Dive Brief:
- The value of office commercial real estate will likely plunge 26% by the end of next year as many companies adjust to the work-from-home trend by shrinking work space or moving to cheaper properties, Moody’s Analytics said.
- Valuations across all CRE types will probably slump 10% peak-to-trough during the next 18 months, Moody’s said Thursday in a report, adding “the office subsector will by far be hit the hardest.”
- Although CRE accounts for nearly a quarter of bank loans and the largest portion of bank debt, “there is ample evidence that banks are equipped to handle the challenges ahead,” Moody’s said. Still, “there is risk that even minimal signs of stress could amplify into broader crises of confidence in the banking system.”
Dive Insight:
Federal Reserve Chair Jerome Powell predicted this month that CRE losses will mostly harm small- and medium-size banks and cautioned that efforts to ensure stability will need to persist for many years.
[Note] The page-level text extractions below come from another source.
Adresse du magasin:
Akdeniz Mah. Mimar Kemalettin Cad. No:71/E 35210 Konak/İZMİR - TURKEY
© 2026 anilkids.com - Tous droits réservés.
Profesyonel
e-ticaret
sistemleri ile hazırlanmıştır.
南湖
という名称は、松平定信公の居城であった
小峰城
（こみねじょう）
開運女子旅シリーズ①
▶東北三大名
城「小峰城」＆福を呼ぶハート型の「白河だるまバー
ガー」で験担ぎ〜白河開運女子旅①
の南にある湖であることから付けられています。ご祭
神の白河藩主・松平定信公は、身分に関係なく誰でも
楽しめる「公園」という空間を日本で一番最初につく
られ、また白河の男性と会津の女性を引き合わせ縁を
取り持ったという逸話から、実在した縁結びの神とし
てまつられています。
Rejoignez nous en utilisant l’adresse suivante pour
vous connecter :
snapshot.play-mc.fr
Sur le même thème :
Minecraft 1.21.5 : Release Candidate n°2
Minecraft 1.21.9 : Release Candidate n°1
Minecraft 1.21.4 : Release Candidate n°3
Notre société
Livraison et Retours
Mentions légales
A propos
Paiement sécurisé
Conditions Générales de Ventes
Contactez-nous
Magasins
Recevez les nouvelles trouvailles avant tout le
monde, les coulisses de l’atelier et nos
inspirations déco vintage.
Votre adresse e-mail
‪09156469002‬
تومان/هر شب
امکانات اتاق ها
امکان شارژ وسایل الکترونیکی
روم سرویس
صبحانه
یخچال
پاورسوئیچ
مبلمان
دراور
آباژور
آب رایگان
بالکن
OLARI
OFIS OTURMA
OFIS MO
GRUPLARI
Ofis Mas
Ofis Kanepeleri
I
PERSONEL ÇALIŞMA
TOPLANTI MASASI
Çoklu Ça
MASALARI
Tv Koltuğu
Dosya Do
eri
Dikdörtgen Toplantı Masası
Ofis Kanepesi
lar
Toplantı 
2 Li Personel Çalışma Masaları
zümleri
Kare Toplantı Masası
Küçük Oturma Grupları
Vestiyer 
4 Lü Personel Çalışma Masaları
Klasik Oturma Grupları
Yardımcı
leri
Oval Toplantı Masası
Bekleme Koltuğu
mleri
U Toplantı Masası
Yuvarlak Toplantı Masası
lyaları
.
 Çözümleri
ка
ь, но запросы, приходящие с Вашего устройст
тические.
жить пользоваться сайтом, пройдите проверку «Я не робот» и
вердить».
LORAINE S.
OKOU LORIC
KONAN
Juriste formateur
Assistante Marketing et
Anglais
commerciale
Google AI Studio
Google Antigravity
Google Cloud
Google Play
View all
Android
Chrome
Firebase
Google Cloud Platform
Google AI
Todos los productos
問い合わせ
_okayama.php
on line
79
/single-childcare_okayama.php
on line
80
“There will be losses by some banks,” Powell said in testimony to the House Financial Services Committee on March 6. “It’s really medium- and small-size banks that have these higher concentrations” of troubled loans, he said, adding “it’s going to be a problem we’ll be working through, I think, for several years.”
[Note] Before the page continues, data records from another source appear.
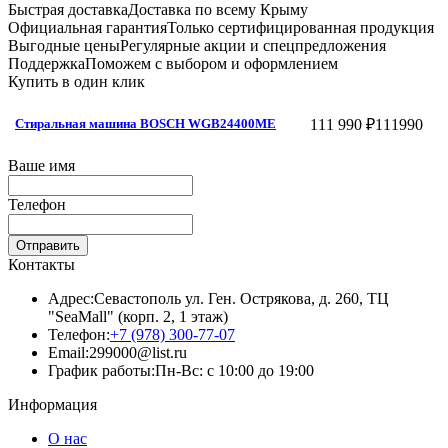
Быстрая доставка
Доставка по всему Крыму
Официальная гарантия
Только сертифицированная продукция
Выгодные цены
Регулярные акции и спецпредложения
Поддержка
Поможем с выбором и оформлением
Купить в один клик
111 990 ₽
111990
Стиральная машина BOSCH WGB24400ME
Ваше имя
Телефон
Отправить
Контакты
Адрес:
Севастополь ул. Ген. Острякова, д. 260, ТЦ
"SeaMall" (корп. 2, 1 этаж)
Телефон:
+7 (978) 300-77-07
Email:
299000@list.ru
График работы:
Пн-Вс: с 10:00 до 19:00
Информация
О нас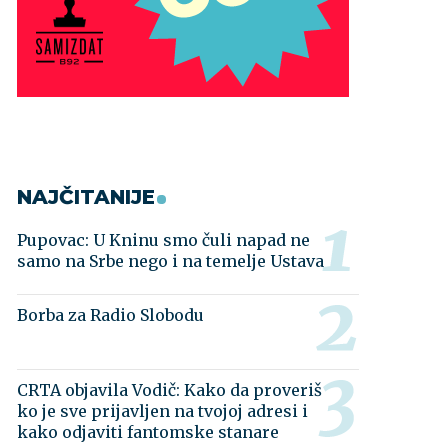
NAJČITANIJE
Pupovac: U Kninu smo čuli napad ne
samo na Srbe nego i na temelje Ustava
Borba za Radio Slobodu
CRTA objavila Vodič: Kako da proveriš
ko je sve prijavljen na tvojoj adresi i
kako odjaviti fantomske stanare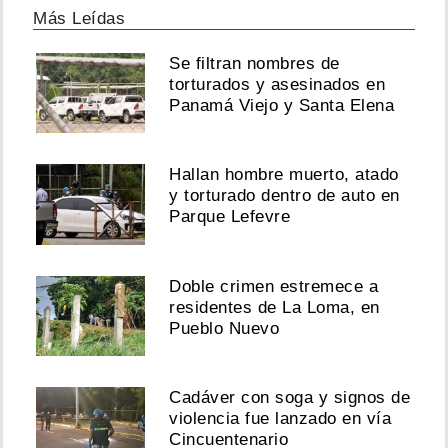
Más Leídas
Se filtran nombres de
torturados y asesinados en
Panamá Viejo y Santa Elena
Hallan hombre muerto, atado
y torturado dentro de auto en
Parque Lefevre
Doble crimen estremece a
residentes de La Loma, en
Pueblo Nuevo
Cadáver con soga y signos de
violencia fue lanzado en vía
Cincuentenario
The Fed, Treasury, bankers and CRE executives for months have warned of potential market turbulence as property owners struggle to refinance debt at higher rates. The central bank, seeking to curb inflation to 2%, has held the benchmark interest rate since July at a 23-year high.
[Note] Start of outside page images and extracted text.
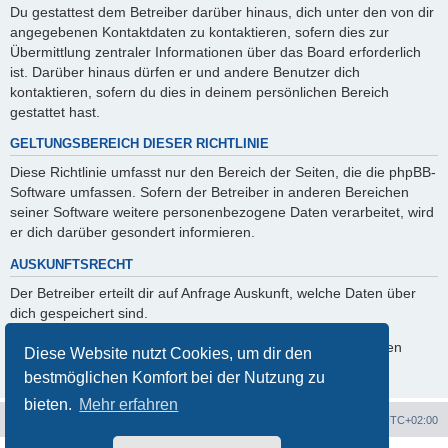
Du gestattest dem Betreiber darüber hinaus, dich unter den von dir
angegebenen Kontaktdaten zu kontaktieren, sofern dies zur
Übermittlung zentraler Informationen über das Board erforderlich
ist. Darüber hinaus dürfen er und andere Benutzer dich
kontaktieren, sofern du dies in deinem persönlichen Bereich
gestattet hast.
GELTUNGSBEREICH DIESER RICHTLINIE
Diese Richtlinie umfasst nur den Bereich der Seiten, die die phpBB-
Software umfassen. Sofern der Betreiber in anderen Bereichen
seiner Software weitere personenbezogene Daten verarbeitet, wird
er dich darüber gesondert informieren.
AUSKUNFTSRECHT
Der Betreiber erteilt dir auf Anfrage Auskunft, welche Daten über
dich gespeichert sind.
Du kannst jederzeit die Löschung bzw. Sperrung deiner Daten
Diese Website nutzt Cookies, um dir den
verlangen. Kontaktiere hierzu bitte den Betreiber.
bestmöglichen Komfort bei der Nutzung zu
bieten.
Mehr erfahren
Ténéré Owners Club
Foren-Übersicht
Alle Zeiten sind
UTC+02:00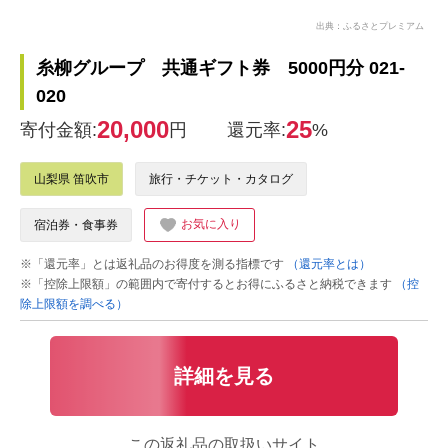
出典：ふるさとプレミアム
糸柳グループ 共通ギフト券 5000円分 021-
020
20,000
25
寄付金額:
円
還元率:
%
山梨県 笛吹市
旅行・チケット・カタログ
お気に入り
宿泊券・食事券
※「還元率」とは返礼品のお得度を測る指標です
（還元率とは）
※「控除上限額」の範囲内で寄付するとお得にふるさと納税できます
（控
除上限額を調べる）
詳細を見る
この返礼品の取扱いサイト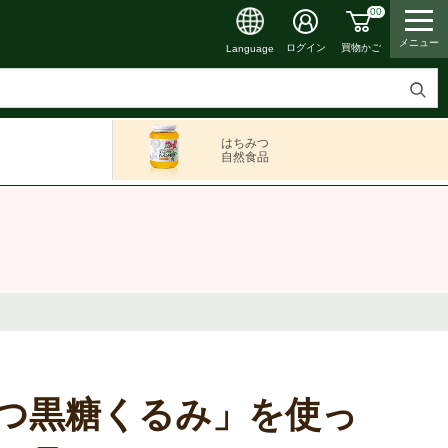
00
メニュー
買物かご
ログイン
Language
検
索
はちみつ
す
自然食品
る
つ黒糖くるみ」を使っ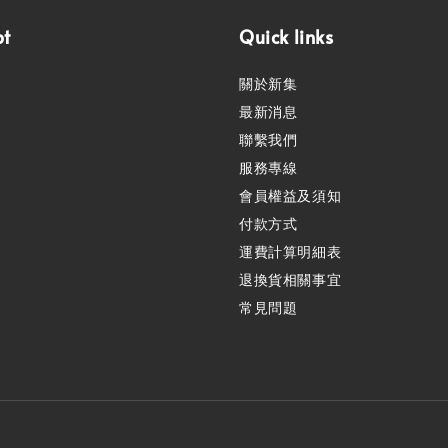
pt
Quick links
關於新集
最新消息
聯繫我們
服務專線
會員權益及須知
付款方式
運費計算明細表
退換貨相關事宜
常見問題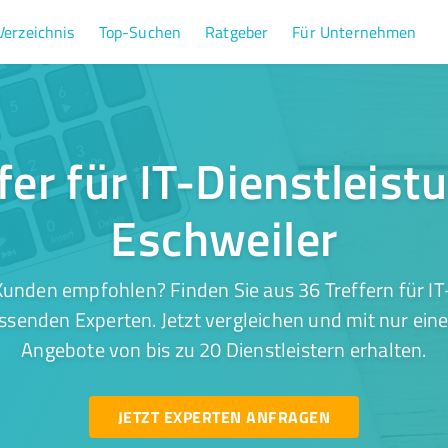
Verzeichnis
Top-Suchen
Ratgeber
Für Unternehmen
fer für IT-Dienstleist
Eschweiler
unden empfohlen? Finden Sie aus 36 Treffern für IT
ssenden Experten. Jetzt vergleichen und mit nur ein
Angebote von bis zu 20 Dienstleistern erhalten.
JETZT EXPERTEN ANFRAGEN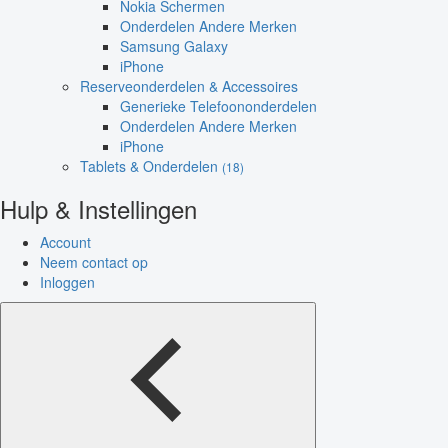
Nokia Schermen
Onderdelen Andere Merken
Samsung Galaxy
iPhone
Reserveonderdelen & Accessoires
Generieke Telefoononderdelen
Onderdelen Andere Merken
iPhone
Tablets & Onderdelen
(18)
Hulp & Instellingen
Account
Neem contact op
Inloggen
The Financial Stability Oversight Council of top U.S. regulators in December flagged CRE as a leading risk to financial stability this year, noting rising vacancy rates, declining values of office properties, the possibility of an economic slowdown and high interest rates.
An above-average amount of CRE debt will mature this year and in 2025, with many loans featuring large balloon payments that will probably need to be refinanced, according to Moody’s.
“Even with interest rates expected to inch down this year, borrowers will have to refinance at a much higher interest rate, increasing the risk of cash flow issues,” Moody’s said.
Commercial property owners have faced unusual stress since 2022 as “higher interest rates have lured capital away from CRE in favor of lower-risk, yet newly lucrative fixed-income investments,” Moody’s said.
The value of the multifamily CRE subsector will likely decline 5% during the next six quarters as builders increase supply, Moody’s said.
Industrial and warehouse CRE will probably suffer 5.7% and 6.6% setbacks in valuation during the period, respectively, according to Moody’s. Retail CRE prices will probably decline 8% during the next five quarters as online shopping takes a bigger share of overall sales.
“The commercial real estate market has undergone significant upheaval in recent years,” Moody’s said. “Prices soared from 2020 to 2022, buoyed initially by easy monetary policy and loose credit conditions, and then by demand from investors as a hedge against inflation.”
CRE prices then tumbled 11% after the Fed started raising interest rates in March 2022, erasing gains of the prior two years, according to the International Monetary Fund.
“Moreover, lending standards on CRE loans have grown tighter since the midpoint of 2022,” Moody’s said.